WORK REQUIRED -
Could you transcribe every line of the items below, keeping each character and line break unchanged?

>>>>>

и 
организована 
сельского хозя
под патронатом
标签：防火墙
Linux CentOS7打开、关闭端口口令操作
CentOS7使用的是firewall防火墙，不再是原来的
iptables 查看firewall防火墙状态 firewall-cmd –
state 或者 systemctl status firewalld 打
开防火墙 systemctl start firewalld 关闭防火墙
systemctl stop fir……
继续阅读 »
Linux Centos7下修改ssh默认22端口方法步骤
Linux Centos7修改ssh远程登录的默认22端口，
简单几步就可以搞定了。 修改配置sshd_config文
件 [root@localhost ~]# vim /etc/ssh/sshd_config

<<<<<

YOUR RESPONSE -
и 
организована 
сельского хозя
под патронатом
标签：防火墙
Linux CentOS7打开、关闭端口口令操作
CentOS7使用的是firewall防火墙，不再是原来的
iptables 查看firewall防火墙状态 firewall-cmd –
state 或者 systemctl status firewalld 打
开防火墙 systemctl start firewalld 关闭防火墙
systemctl stop fir……
继续阅读 »
Linux Centos7下修改ssh默认22端口方法步骤
Linux Centos7修改ssh远程登录的默认22端口，
简单几步就可以搞定了。 修改配置sshd_config文
件 [root@localhost ~]# vim /etc/ssh/sshd_config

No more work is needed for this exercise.